=== Section Start ===

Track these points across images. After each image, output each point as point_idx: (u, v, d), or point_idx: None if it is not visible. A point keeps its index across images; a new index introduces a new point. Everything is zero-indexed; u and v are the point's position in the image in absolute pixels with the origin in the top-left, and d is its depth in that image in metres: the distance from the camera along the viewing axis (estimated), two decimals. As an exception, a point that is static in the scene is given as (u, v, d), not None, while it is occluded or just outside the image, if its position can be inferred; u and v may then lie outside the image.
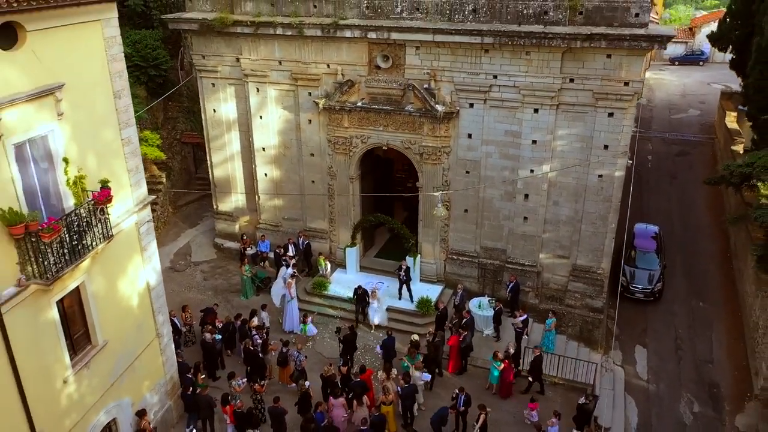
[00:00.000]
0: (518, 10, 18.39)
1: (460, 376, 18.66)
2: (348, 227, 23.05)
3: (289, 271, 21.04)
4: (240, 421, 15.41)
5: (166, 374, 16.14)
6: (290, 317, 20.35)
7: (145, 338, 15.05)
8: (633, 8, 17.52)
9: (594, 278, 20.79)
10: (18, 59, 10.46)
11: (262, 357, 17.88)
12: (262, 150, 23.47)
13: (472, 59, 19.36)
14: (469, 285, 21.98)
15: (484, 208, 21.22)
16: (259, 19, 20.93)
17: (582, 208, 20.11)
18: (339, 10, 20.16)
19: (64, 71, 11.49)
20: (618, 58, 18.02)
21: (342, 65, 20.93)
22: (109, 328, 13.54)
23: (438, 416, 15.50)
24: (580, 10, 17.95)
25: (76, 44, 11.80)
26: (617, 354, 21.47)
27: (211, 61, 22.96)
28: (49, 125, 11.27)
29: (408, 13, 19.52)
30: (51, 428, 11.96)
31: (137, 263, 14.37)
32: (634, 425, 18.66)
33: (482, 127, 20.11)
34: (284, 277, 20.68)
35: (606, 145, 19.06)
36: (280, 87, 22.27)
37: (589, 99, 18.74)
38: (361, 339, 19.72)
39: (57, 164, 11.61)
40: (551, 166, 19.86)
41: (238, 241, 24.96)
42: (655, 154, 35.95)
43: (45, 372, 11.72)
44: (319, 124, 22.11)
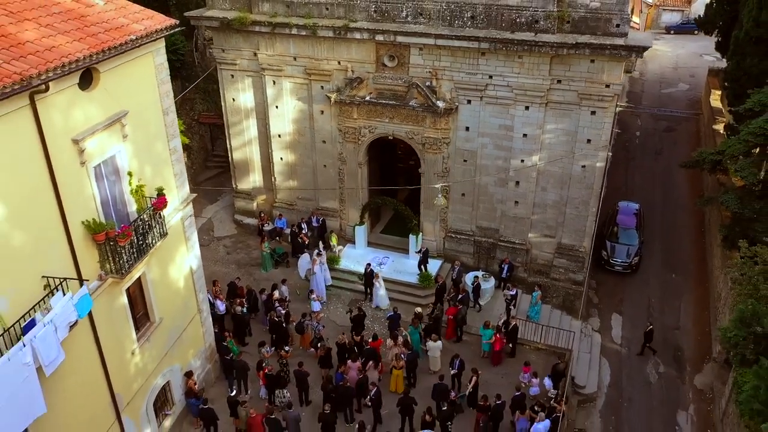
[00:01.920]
0: (512, 18, 20.38)
1: (456, 343, 21.48)
2: (357, 207, 25.52)
3: (316, 250, 23.64)
4: (270, 382, 18.27)
5: (206, 343, 18.96)
6: (318, 288, 23.00)
7: (190, 313, 17.78)
8: (614, 19, 19.54)
9: (576, 255, 23.41)
10: (94, 96, 12.73)
11: (285, 326, 20.67)
12: (278, 136, 25.72)
13: (470, 61, 21.44)
14: (465, 260, 24.62)
15: (480, 193, 23.66)
16: (276, 20, 22.87)
17: (567, 194, 22.56)
18: (349, 14, 22.11)
19: (127, 99, 13.76)
20: (600, 63, 20.14)
21: (352, 63, 22.98)
22: (163, 308, 16.22)
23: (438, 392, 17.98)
24: (567, 19, 19.97)
25: (134, 75, 14.03)
26: (595, 321, 24.33)
27: (230, 54, 24.95)
28: (117, 146, 13.62)
29: (412, 18, 21.49)
30: (124, 391, 14.78)
31: (183, 252, 16.94)
32: (606, 384, 21.65)
33: (479, 121, 22.35)
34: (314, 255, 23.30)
35: (589, 139, 21.36)
36: (294, 80, 24.35)
37: (574, 98, 20.94)
38: (370, 311, 22.55)
39: (123, 177, 14.02)
40: (540, 157, 22.21)
41: (256, 218, 27.49)
42: (644, 129, 38.07)
43: (119, 346, 14.44)
44: (331, 115, 24.30)
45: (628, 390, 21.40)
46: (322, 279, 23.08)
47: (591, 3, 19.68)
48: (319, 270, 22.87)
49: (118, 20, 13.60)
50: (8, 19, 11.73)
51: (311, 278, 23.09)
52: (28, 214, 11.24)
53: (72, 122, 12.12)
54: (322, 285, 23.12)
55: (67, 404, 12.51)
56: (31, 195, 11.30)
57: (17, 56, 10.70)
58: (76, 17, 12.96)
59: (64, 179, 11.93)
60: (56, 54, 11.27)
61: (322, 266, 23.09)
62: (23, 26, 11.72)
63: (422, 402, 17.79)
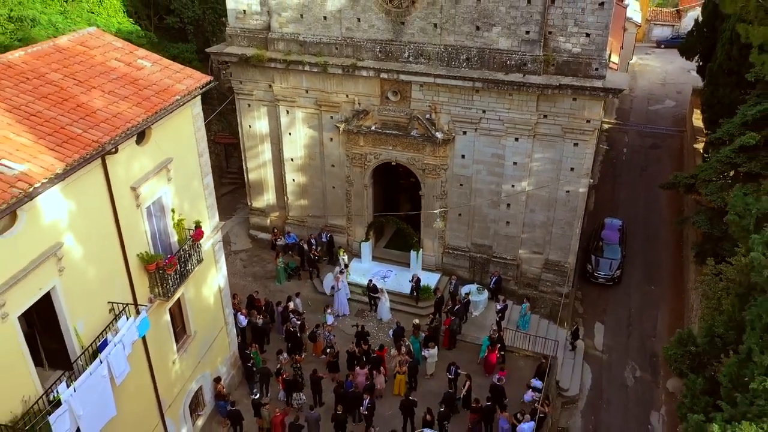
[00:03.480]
0: (503, 60, 22.78)
1: (451, 350, 23.91)
2: (362, 225, 27.95)
3: (338, 268, 26.05)
4: (288, 387, 20.73)
5: (231, 351, 21.43)
6: (339, 303, 25.44)
7: (218, 326, 20.24)
8: (594, 63, 21.94)
9: (562, 270, 25.85)
10: (147, 149, 15.17)
11: (299, 336, 23.13)
12: (290, 160, 28.15)
13: (465, 97, 23.85)
14: (461, 274, 27.06)
15: (475, 213, 26.09)
16: (290, 57, 25.28)
17: (553, 215, 24.98)
18: (357, 53, 24.51)
19: (171, 147, 16.19)
20: (582, 102, 22.55)
21: (358, 96, 25.38)
22: (197, 322, 18.68)
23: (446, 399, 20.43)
24: (552, 63, 22.37)
25: (176, 126, 16.45)
26: (580, 330, 26.76)
27: (248, 86, 27.37)
28: (164, 188, 16.06)
29: (414, 58, 23.89)
30: (167, 395, 17.25)
31: (213, 273, 19.39)
32: (588, 387, 24.12)
33: (473, 150, 24.77)
34: (335, 273, 25.73)
35: (572, 168, 23.78)
36: (306, 110, 26.76)
37: (558, 131, 23.36)
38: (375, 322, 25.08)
39: (167, 213, 16.45)
40: (528, 182, 24.64)
41: (270, 234, 29.94)
42: (630, 146, 40.48)
43: (163, 357, 16.90)
44: (339, 142, 26.71)
45: (608, 392, 23.88)
46: (344, 295, 25.49)
47: (573, 48, 22.09)
48: (343, 286, 25.30)
49: (164, 81, 16.03)
50: (79, 89, 14.17)
51: (335, 294, 25.46)
52: (98, 252, 13.68)
53: (130, 172, 14.56)
54: (344, 300, 25.50)
55: (126, 407, 14.95)
56: (100, 236, 13.74)
57: (93, 125, 13.14)
58: (131, 81, 15.38)
59: (125, 220, 14.37)
60: (121, 120, 13.70)
61: (344, 283, 25.49)
62: (91, 95, 14.15)
63: (421, 403, 20.25)
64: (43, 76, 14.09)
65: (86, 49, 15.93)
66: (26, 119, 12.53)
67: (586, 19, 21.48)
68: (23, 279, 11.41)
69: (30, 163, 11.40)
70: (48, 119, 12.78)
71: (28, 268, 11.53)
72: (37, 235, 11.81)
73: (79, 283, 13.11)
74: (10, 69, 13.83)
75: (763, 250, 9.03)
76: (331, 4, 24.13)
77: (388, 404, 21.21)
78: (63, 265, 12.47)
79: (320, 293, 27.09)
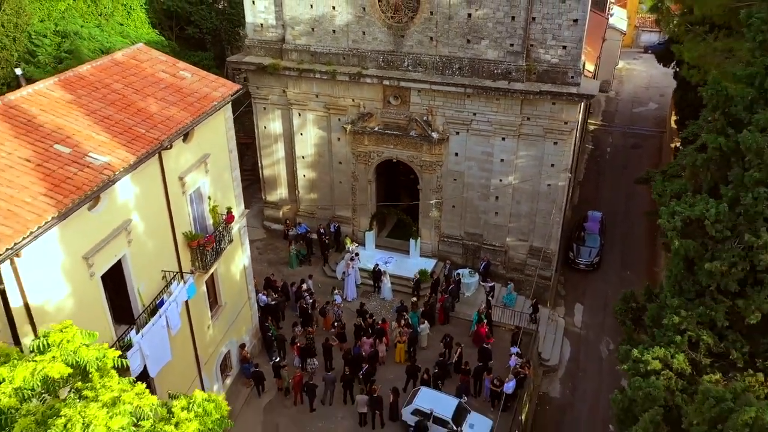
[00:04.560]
0: (490, 69, 25.92)
1: (445, 325, 27.04)
2: (367, 216, 31.10)
3: (348, 255, 29.14)
4: (302, 354, 23.87)
5: (253, 323, 24.58)
6: (350, 287, 28.52)
7: (242, 299, 23.39)
8: (570, 72, 25.07)
9: (545, 256, 28.97)
10: (191, 146, 18.32)
11: (311, 312, 26.28)
12: (301, 157, 31.31)
13: (458, 101, 27.00)
14: (455, 259, 30.19)
15: (467, 205, 29.23)
16: (302, 66, 28.44)
17: (536, 206, 28.10)
18: (362, 63, 27.67)
19: (208, 144, 19.35)
20: (560, 105, 25.68)
21: (363, 100, 28.52)
22: (226, 294, 21.83)
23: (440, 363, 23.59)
24: (534, 72, 25.51)
25: (213, 127, 19.60)
26: (561, 309, 29.96)
27: (263, 91, 30.52)
28: (203, 179, 19.21)
29: (412, 67, 27.04)
30: (203, 354, 20.41)
31: (239, 252, 22.55)
32: (567, 358, 27.25)
33: (465, 148, 27.91)
34: (347, 259, 28.81)
35: (552, 164, 26.89)
36: (316, 113, 29.92)
37: (540, 132, 26.49)
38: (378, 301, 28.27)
39: (204, 200, 19.60)
40: (514, 177, 27.77)
41: (282, 225, 33.09)
42: (614, 146, 43.65)
43: (200, 321, 20.05)
44: (346, 142, 29.86)
45: (584, 363, 27.02)
46: (353, 280, 28.58)
47: (551, 59, 25.24)
48: (353, 272, 28.39)
49: (203, 89, 19.20)
50: (137, 96, 17.34)
51: (345, 279, 28.55)
52: (155, 229, 16.84)
53: (178, 165, 17.71)
54: (353, 285, 28.58)
55: (175, 356, 18.07)
56: (156, 216, 16.90)
57: (152, 126, 16.30)
58: (177, 90, 18.55)
59: (174, 204, 17.52)
60: (173, 122, 16.87)
61: (355, 269, 28.57)
62: (148, 102, 17.32)
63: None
64: (108, 86, 17.25)
65: (138, 63, 19.11)
66: (101, 121, 15.69)
67: (562, 33, 24.64)
68: (104, 247, 14.56)
69: (110, 156, 14.55)
70: (117, 121, 15.94)
71: (108, 239, 14.69)
72: (114, 213, 14.97)
73: (142, 253, 16.26)
74: (82, 80, 17.00)
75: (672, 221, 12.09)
76: (339, 19, 27.30)
77: (390, 370, 24.36)
78: (131, 237, 15.63)
79: (329, 277, 30.23)
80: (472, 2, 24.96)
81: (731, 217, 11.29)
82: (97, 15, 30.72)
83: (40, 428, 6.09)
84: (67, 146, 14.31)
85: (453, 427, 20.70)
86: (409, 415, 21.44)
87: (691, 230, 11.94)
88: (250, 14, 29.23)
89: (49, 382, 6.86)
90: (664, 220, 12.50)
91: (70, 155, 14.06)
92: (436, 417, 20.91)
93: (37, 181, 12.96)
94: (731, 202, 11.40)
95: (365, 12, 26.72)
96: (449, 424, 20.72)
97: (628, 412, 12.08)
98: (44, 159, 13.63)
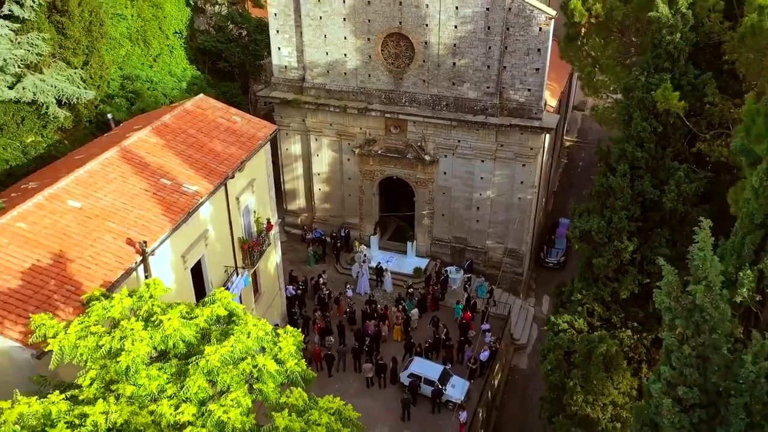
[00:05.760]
0: (471, 106, 32.36)
1: (435, 312, 33.46)
2: (371, 223, 37.56)
3: (360, 256, 35.52)
4: (321, 332, 30.30)
5: (281, 309, 31.05)
6: (363, 284, 34.88)
7: (275, 289, 29.86)
8: (534, 109, 31.52)
9: (518, 256, 35.41)
10: (244, 174, 24.73)
11: (327, 301, 32.76)
12: (317, 174, 37.78)
13: (445, 131, 33.45)
14: (444, 258, 36.64)
15: (453, 214, 35.69)
16: (319, 101, 34.90)
17: (510, 215, 34.53)
18: (368, 99, 34.12)
19: (254, 172, 25.78)
20: (526, 135, 32.12)
21: (369, 129, 34.96)
22: (264, 285, 28.27)
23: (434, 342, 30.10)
24: (506, 108, 31.96)
25: (257, 158, 26.00)
26: (532, 300, 36.41)
27: (286, 120, 36.98)
28: (250, 198, 25.67)
29: (409, 103, 33.50)
30: (249, 330, 26.83)
31: (274, 253, 29.01)
32: (534, 338, 33.68)
33: (452, 168, 34.37)
34: (360, 260, 35.20)
35: (522, 181, 33.34)
36: (330, 138, 36.39)
37: (512, 156, 32.93)
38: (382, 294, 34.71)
39: (250, 213, 26.05)
40: (491, 192, 34.23)
41: (301, 230, 39.55)
42: (586, 160, 49.97)
43: (247, 304, 26.47)
44: (354, 162, 36.31)
45: (548, 342, 33.42)
46: (366, 278, 34.95)
47: (519, 99, 31.68)
48: (365, 272, 34.79)
49: (250, 131, 25.66)
50: (206, 139, 23.81)
51: (359, 277, 34.94)
52: (220, 236, 23.27)
53: (235, 189, 24.16)
54: (366, 282, 34.96)
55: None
56: (221, 227, 23.35)
57: (220, 162, 22.77)
58: (232, 132, 25.02)
59: (233, 218, 23.97)
60: (234, 158, 23.34)
61: (366, 269, 34.97)
62: (214, 143, 23.79)
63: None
64: (185, 131, 23.73)
65: (202, 111, 25.59)
66: (186, 160, 22.16)
67: (527, 79, 31.10)
68: (193, 249, 21.03)
69: (197, 186, 21.03)
70: (197, 159, 22.42)
71: (194, 244, 21.15)
72: (198, 226, 21.43)
73: (213, 253, 22.73)
74: (167, 127, 23.47)
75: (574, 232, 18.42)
76: (349, 64, 33.78)
77: (390, 345, 30.80)
78: (207, 242, 22.10)
79: (340, 273, 36.68)
80: (456, 54, 31.43)
81: (607, 230, 17.62)
82: (149, 57, 37.18)
83: (222, 337, 12.38)
84: (168, 179, 20.79)
85: (438, 386, 27.12)
86: (405, 377, 27.88)
87: (586, 238, 18.25)
88: (276, 58, 35.73)
89: (218, 318, 13.23)
90: (570, 231, 18.88)
91: (171, 186, 20.55)
92: (426, 379, 27.37)
93: (155, 205, 19.44)
94: (608, 221, 17.71)
95: (371, 59, 33.20)
96: (435, 383, 27.16)
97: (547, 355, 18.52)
98: (156, 189, 20.11)
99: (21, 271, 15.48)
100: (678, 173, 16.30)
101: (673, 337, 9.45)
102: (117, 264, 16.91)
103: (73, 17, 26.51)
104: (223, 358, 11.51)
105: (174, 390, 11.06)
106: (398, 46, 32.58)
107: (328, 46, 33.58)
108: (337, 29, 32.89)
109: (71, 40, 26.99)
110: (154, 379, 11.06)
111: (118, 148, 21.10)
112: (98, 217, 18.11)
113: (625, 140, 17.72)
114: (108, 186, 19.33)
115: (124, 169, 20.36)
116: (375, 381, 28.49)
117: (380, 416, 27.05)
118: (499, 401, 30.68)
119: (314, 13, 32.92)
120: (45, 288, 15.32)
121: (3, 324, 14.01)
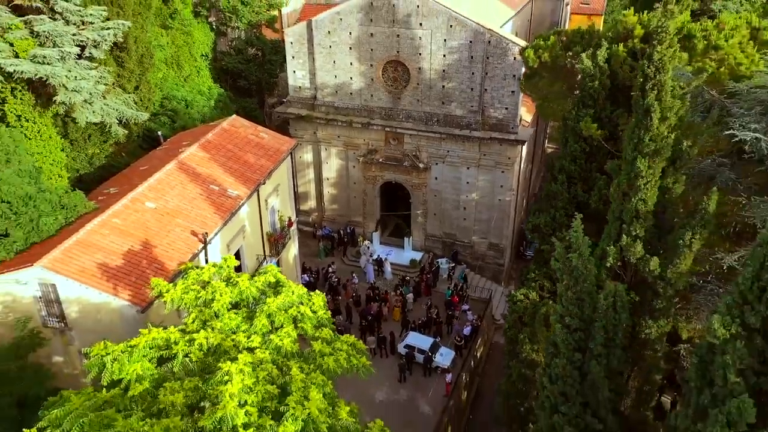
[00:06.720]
0: (458, 122, 38.25)
1: (429, 296, 39.35)
2: (373, 221, 43.47)
3: (368, 250, 41.35)
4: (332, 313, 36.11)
5: (299, 293, 36.89)
6: (369, 273, 40.73)
7: (293, 276, 35.72)
8: (510, 124, 37.40)
9: (499, 249, 41.30)
10: (271, 181, 30.60)
11: (336, 287, 38.67)
12: (326, 179, 43.71)
13: (437, 143, 39.34)
14: (437, 252, 42.55)
15: (444, 214, 41.59)
16: (328, 117, 40.81)
17: (493, 215, 40.43)
18: (370, 115, 40.03)
19: (278, 178, 31.64)
20: (505, 146, 37.99)
21: (371, 140, 40.85)
22: (285, 272, 34.00)
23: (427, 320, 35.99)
24: (487, 124, 37.85)
25: (281, 167, 31.90)
26: (512, 287, 42.24)
27: (299, 132, 42.88)
28: (276, 200, 31.56)
29: (405, 119, 39.39)
30: (274, 308, 32.80)
31: (293, 246, 34.90)
32: (512, 319, 39.51)
33: (442, 174, 40.26)
34: (366, 253, 41.03)
35: (501, 185, 39.23)
36: (337, 148, 42.29)
37: (493, 164, 38.81)
38: (383, 281, 40.62)
39: (275, 212, 31.93)
40: (476, 194, 40.12)
41: (312, 227, 45.46)
42: (565, 165, 55.83)
43: (272, 287, 32.32)
44: (359, 169, 42.20)
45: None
46: (371, 269, 40.81)
47: (498, 116, 37.55)
48: (371, 263, 40.67)
49: (276, 145, 31.56)
50: (241, 152, 29.71)
51: (366, 268, 40.79)
52: (253, 230, 29.15)
53: (265, 192, 30.04)
54: (371, 272, 40.81)
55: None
56: (254, 223, 29.24)
57: (254, 171, 28.67)
58: (261, 147, 30.92)
59: (263, 216, 29.86)
60: (264, 168, 29.23)
61: (371, 262, 40.83)
62: (247, 156, 29.68)
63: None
64: (225, 146, 29.64)
65: (236, 129, 31.50)
66: (227, 170, 28.05)
67: (505, 99, 36.99)
68: (235, 239, 26.92)
69: (238, 191, 26.92)
70: (236, 170, 28.33)
71: (236, 235, 27.03)
72: (237, 222, 27.32)
73: (249, 245, 28.62)
74: (210, 144, 29.38)
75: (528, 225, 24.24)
76: (354, 86, 39.68)
77: (390, 324, 36.68)
78: (245, 235, 27.98)
79: (347, 264, 42.56)
80: (445, 78, 37.34)
81: (552, 224, 23.40)
82: (181, 77, 43.10)
83: (275, 294, 18.20)
84: (216, 185, 26.71)
85: (429, 354, 33.01)
86: (402, 348, 33.76)
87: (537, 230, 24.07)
88: (291, 79, 41.66)
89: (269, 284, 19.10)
90: (525, 225, 24.70)
91: (219, 191, 26.47)
92: (419, 349, 33.26)
93: (208, 206, 25.34)
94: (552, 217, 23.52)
95: (373, 81, 39.11)
96: (426, 352, 33.04)
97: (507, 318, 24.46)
98: (208, 194, 26.03)
99: (121, 254, 21.39)
100: (600, 182, 22.04)
101: (562, 287, 15.28)
102: (186, 249, 22.83)
103: (130, 52, 32.45)
104: (277, 305, 17.36)
105: (246, 326, 16.93)
106: (396, 71, 38.48)
107: (336, 70, 39.50)
108: (345, 56, 38.81)
109: (127, 70, 32.92)
110: (233, 320, 16.91)
111: (176, 161, 27.01)
112: (168, 215, 24.02)
113: (563, 157, 23.50)
114: (172, 191, 25.25)
115: (183, 178, 26.27)
116: (377, 351, 34.38)
117: (382, 379, 32.92)
118: (481, 369, 36.56)
119: (325, 42, 38.85)
120: (140, 266, 21.24)
121: (117, 289, 19.94)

=== Section End ===

Please, from the material above, copy only the lines from the line with "88: (250, 14, 29.23)" up to and including the line with "98: (44, 159, 13.63)", exactly as written.

» **Your solution**
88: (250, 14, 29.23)
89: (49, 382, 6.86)
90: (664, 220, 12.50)
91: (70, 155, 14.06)
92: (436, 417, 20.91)
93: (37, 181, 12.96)
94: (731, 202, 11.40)
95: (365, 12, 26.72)
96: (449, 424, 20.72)
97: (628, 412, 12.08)
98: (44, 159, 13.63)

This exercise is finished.